We have been looking at several bat systems that use a main bat and inserts, but didn't want to spend the money with so few reviews to go on. So, we decided to create our own bat system using upcycled materials.
First we started with a plastic bat like this:
Then, we marked a square, drilled a hole in one corner, and used a router to cut out a square. The router leaves rounded corners. Rather than going in with a scroll or hand saw and squaring the corners, we decided to take care of it on the inserts.
Next, we cut the inserts. We used Corian™ counter top material that was left over from sink cutouts at our local counter top fabricators. It is smooth, non-absorbent, and durable. These were cut to the same measurement as our cut-out bat. We clipped the corners which was initially done to avoid messing with the square in the main bat, but ended up being better when throwing as well.

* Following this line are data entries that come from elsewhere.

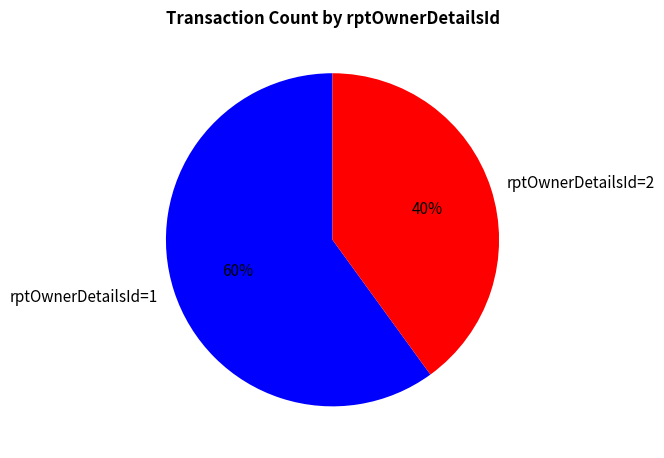

Does rptOwnerDetailsId=2 account for over 50% of the chart?

No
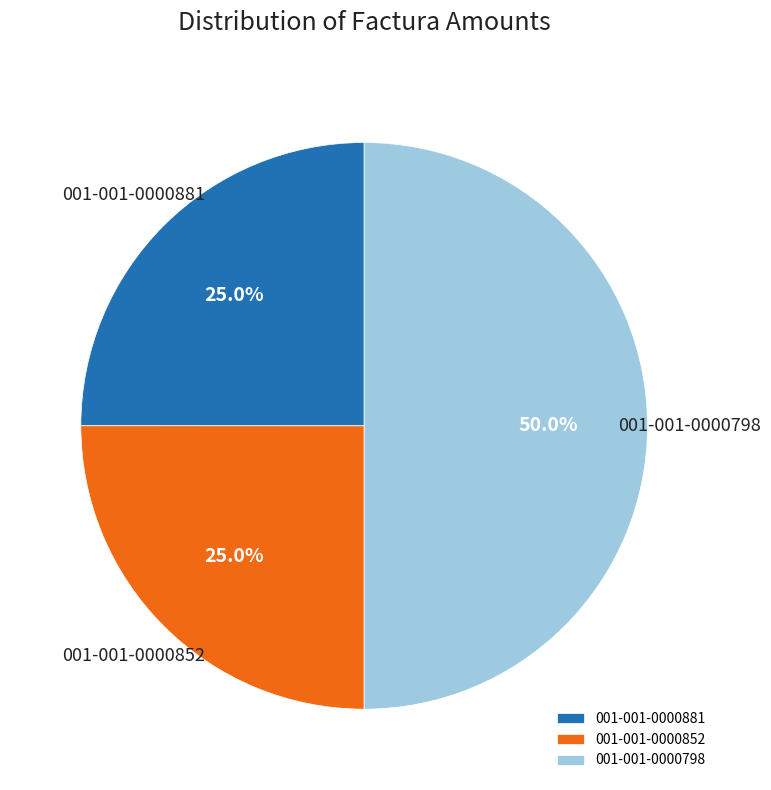

Between 001-001-0000881 and 001-001-0000798, which is larger?

001-001-0000798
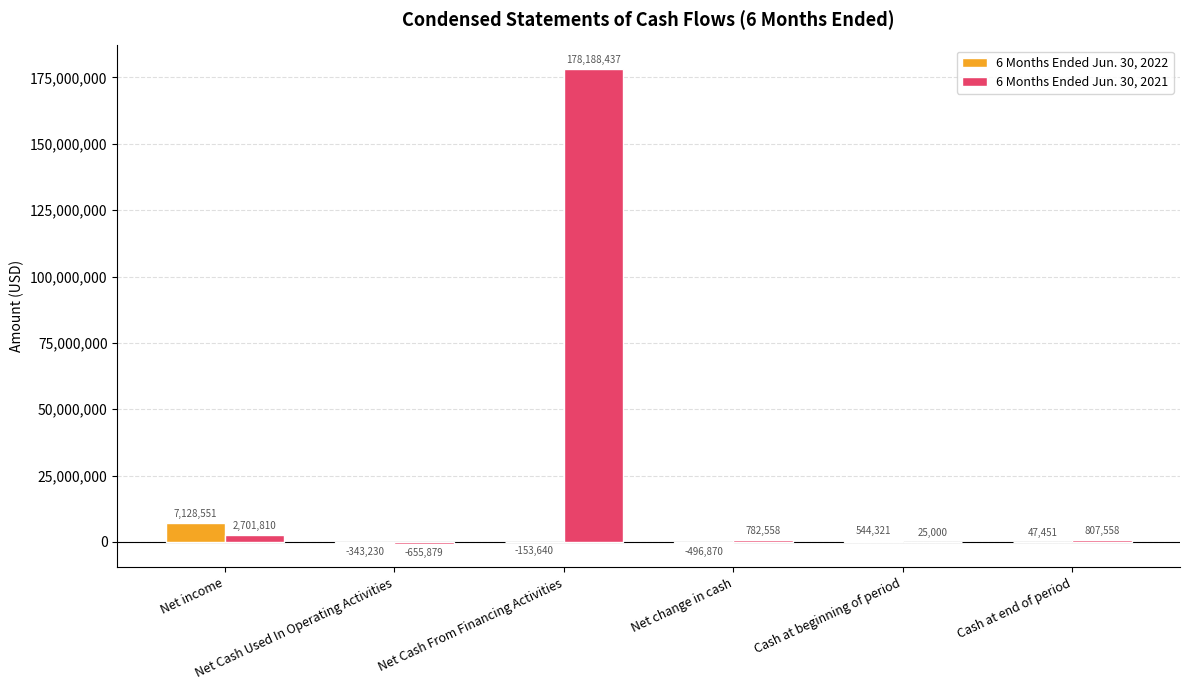

Which series has the largest total across all categories?

6 Months Ended Jun. 30, 2021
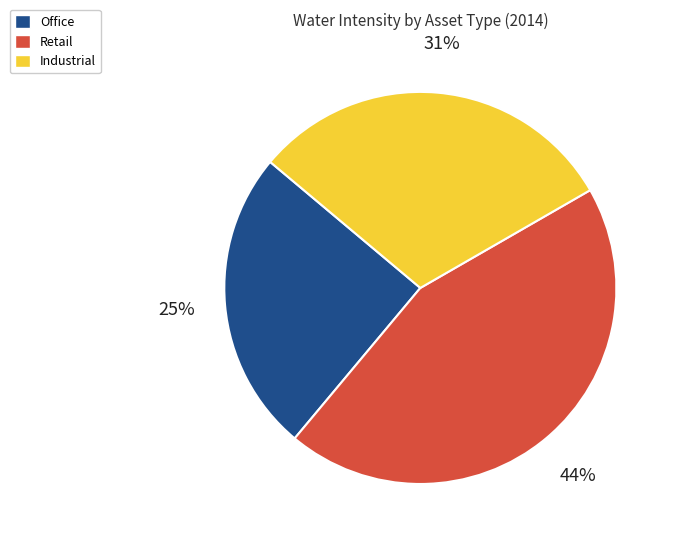

Which slice is the largest?

Retail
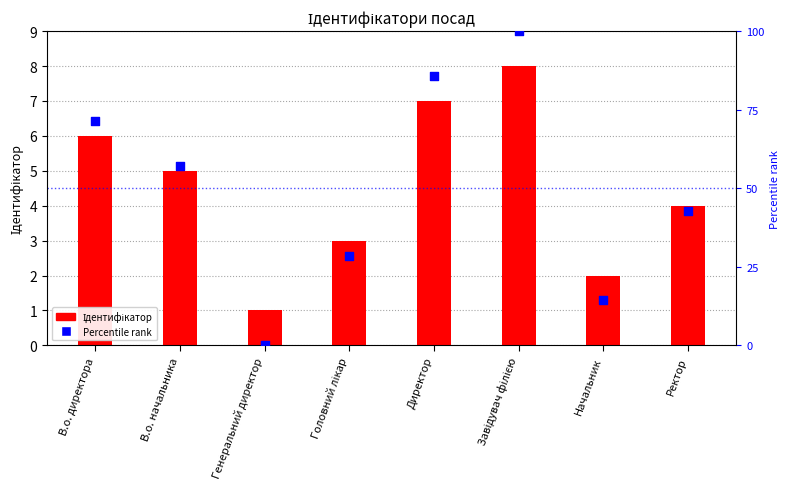

Is the value of Ідентифікатор at Генеральний директор greater than the value of Percentile rank at Начальник?

No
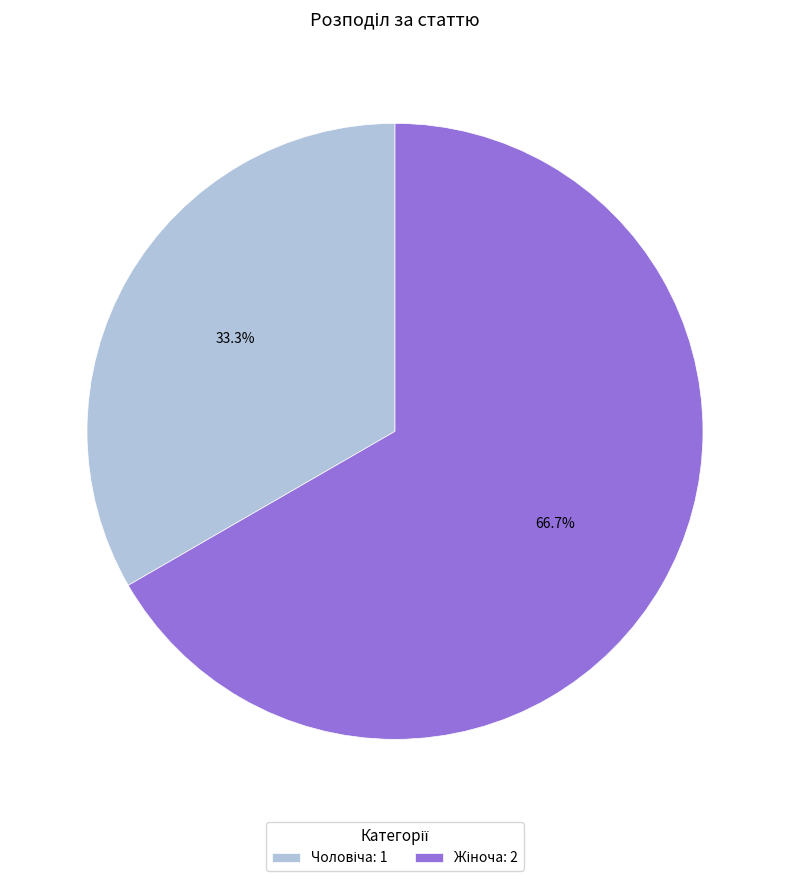

Is there any slice that represents more than half of the pie?

Yes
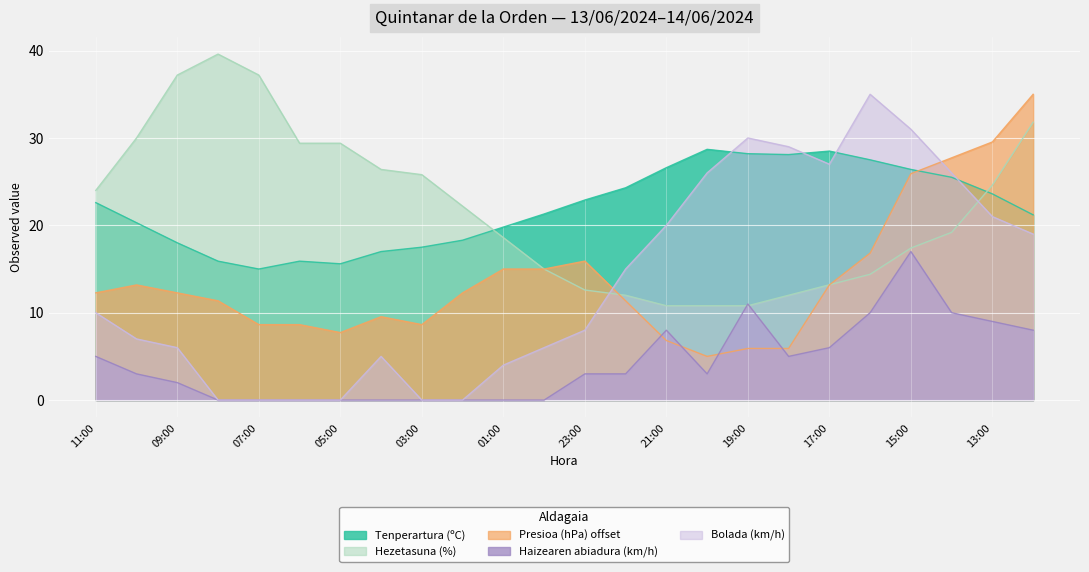

True or false: Haizearen abiadura (km/h) and Bolada (km/h) intersect in this chart.

False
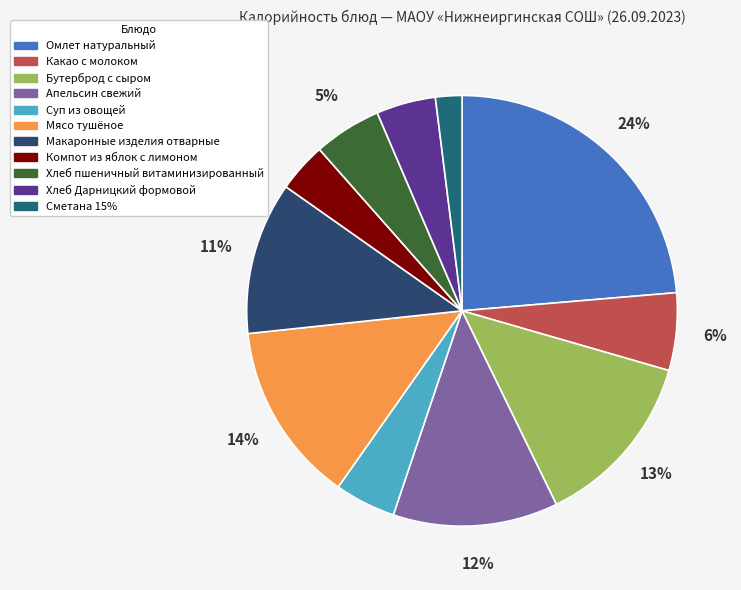

How many slices are in this pie chart?

11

We originally thought we would use the wrong side of the Corian™ because it has a little tooth, but we found we preferred throwing on the right side. The wrong side is not planed perfectly smooth and the wobble transferred to the clay.
Alex quickly whipped out stacks of inserts and we made them in 6 inch and 8 inch sizes.
The inserts are easy to remove from the main bat using any number of tools. When we designed the system, we thought the hole drilled in the corner would aid in popping the insert out, but we found that with the corners clipped, we can pop a tool under any corner and lift the insert out.
Yup. We chose it because it is durable and waterproof and there is a lot of it headed to dumpsters. Upcycling is the new black.
I notice the insert sits higher than the bat. Is this a problem?
It hasn't been for us. Before using this system, we frequently used small, square bats. As long as we are using the right size insert for our piece, there is plenty of room for our hands.
Is it really easier to clip the corners of each insert rather than square out the corners of the bat?
Um... I don't know. It happened by serendipity and turned out to be a good thing. Now there are no hard corners to catch tools or hands!
How do you get the cutout centered?
Well, with the plastic bats, you can see the pin holes through the top. So, We marked a straight line across the bat through the pin holes. We found the center of that. Then we marked a line perpendicular to the first through the center. From there, it is fairly straightforward to mark a square that is centered on the bat.
Are you going to make these to sell?
We are nestling bat systems at this time.